Hooper suggests that airports can use the time now to do the groundwork for the future: “Airports may need to get approval and do an environmental review. These things can be undertaken now so that when the markets come back, the airports will be poised for success because the paperwork will be done.”
However, Stantec’s Burger warns that there isn’t a one-size-fits-all solution and says that airports must also be looking at their specific situations, rather than simply copying what others are doing: “They should be reassessing their business model and revenue streams and looking at what defines their business. That’s the key because no two airports are the same and what will work for airport A won’t work for airport B and might be detrimental for airport C.”
He says it’s about finding opportunity: “If you can redefine your core business then you can go out and look at all the opportunities that are unique to your airport. Then you can create more of an ecosystem of supporting businesses and all work together to protect that core business, and then you have resilience. It’s like an investment portfolio.”
And that core business definition is unlikely to have the words ‘air travel’ in it, according to Burger. He argues that airports should think of themselves as ‘connection facilitators’ instead. “Their business is to connect people and things and places to one another,” he says.
Airports such as Dallas/Fort Worth International (DFW), which describes itself as ‘the global, world-class superhub that warmly welcomes travelers on their journey to discover, connect and grow’, are already doing this. “It comes down to being a port business – a portal that is agnostic of the mode of transport,” explains Burger.
This idea of being a general transportation hub becomes even more ambitious when we look to the distant future, according to NACO’s Pauwels. “Transportation hubs could potentially be expanded with new transport modes like the hyperloop. In Bangalore, for example, a hyperloop is expected to be in place within the next 10 years. Amsterdam Airport Schiphol has also recently announced expansions in its involvement in hyperloop development. Whether hyperloops or high-speed trains are put in place, we will inevitably see stronger interconnections between surface and air transport in the future,” he adds.
How far is too far?
Most believe that diversification is a must to help ward off future threats, as well as to recover from the pandemic. “As the post-Covid business model begins to take shape, prioritizing non-passenger income will deliver substantial benefits to the entire aviation industry,” says Hirsh.
Analysts at Fitch Ratings, however, point out that the pandemic is a rare, unforeseen occurrence and that airports should ensure they don’t get completely distracted from their core skills. They also point out that although initiatives such as real estate development could prove lucrative, they will depend on demand from other businesses and the same general economic situation and restrictions that are hampering the airport industry. “It’s about assessing the risks of the project – for example, with real estate, analyze the development costs against the returns and think about the extent to which this venture may or may not truly provide a genuine revenue stream,” says George Abbatt, director of global infrastructure ratings at Fitch Ratings.
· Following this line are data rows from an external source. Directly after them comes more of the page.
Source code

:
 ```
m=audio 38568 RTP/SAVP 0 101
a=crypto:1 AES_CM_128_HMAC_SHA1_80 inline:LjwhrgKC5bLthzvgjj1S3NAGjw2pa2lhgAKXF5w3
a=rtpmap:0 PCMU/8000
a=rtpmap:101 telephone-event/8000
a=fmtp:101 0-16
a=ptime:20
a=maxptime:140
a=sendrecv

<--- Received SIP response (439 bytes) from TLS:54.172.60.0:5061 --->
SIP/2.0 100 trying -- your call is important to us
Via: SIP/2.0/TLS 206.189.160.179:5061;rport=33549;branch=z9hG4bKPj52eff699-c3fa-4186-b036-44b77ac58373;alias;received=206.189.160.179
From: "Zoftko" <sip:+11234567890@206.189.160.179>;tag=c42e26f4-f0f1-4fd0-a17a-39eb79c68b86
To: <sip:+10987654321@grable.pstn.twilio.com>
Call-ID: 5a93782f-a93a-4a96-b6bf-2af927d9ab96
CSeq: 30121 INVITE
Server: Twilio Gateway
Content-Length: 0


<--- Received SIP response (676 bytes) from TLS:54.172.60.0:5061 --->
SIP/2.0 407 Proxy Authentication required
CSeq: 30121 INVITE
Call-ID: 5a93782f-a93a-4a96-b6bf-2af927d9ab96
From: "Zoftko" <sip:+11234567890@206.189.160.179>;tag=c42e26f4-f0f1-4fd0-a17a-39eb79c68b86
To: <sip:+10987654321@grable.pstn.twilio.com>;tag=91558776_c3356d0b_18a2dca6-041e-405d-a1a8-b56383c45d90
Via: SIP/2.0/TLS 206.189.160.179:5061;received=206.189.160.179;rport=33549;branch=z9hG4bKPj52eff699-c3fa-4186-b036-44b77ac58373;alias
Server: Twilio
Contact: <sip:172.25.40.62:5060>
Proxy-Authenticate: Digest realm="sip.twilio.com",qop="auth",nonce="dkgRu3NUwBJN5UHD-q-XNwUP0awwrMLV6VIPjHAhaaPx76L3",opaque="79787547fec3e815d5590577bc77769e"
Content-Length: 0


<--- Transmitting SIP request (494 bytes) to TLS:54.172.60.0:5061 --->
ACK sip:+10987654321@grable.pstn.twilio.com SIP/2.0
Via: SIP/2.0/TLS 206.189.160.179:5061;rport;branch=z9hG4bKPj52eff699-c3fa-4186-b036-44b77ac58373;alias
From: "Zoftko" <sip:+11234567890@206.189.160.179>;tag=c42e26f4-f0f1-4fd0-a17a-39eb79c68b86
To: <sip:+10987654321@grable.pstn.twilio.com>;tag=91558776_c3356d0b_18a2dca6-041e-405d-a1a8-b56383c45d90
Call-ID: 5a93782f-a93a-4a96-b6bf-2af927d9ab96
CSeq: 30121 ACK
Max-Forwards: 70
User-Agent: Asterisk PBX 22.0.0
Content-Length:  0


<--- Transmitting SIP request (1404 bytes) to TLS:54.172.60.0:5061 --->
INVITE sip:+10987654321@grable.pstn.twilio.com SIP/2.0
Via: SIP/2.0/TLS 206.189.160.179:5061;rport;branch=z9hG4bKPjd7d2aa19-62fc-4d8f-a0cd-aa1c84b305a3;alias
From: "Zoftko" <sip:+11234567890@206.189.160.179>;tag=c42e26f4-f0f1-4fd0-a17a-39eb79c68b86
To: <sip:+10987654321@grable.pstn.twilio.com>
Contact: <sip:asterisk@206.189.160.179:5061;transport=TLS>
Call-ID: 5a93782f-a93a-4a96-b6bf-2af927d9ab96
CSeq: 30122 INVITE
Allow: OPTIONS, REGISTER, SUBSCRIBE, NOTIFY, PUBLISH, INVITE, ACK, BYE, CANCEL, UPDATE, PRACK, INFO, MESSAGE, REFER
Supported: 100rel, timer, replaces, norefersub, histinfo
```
“Whatever airports do it will be hard to get away from passenger numbers,” says Alexey Kobylyanskiy, associate director, global infrastructure ratings, at Fitch Ratings. “Currently, about 90% is passenger driven, the rest is usually co-related, such as a hotel or a specific offering like a business park, which are a feature of the catchment area of the airport. It will be hard to walk away from the passenger-driven business model.”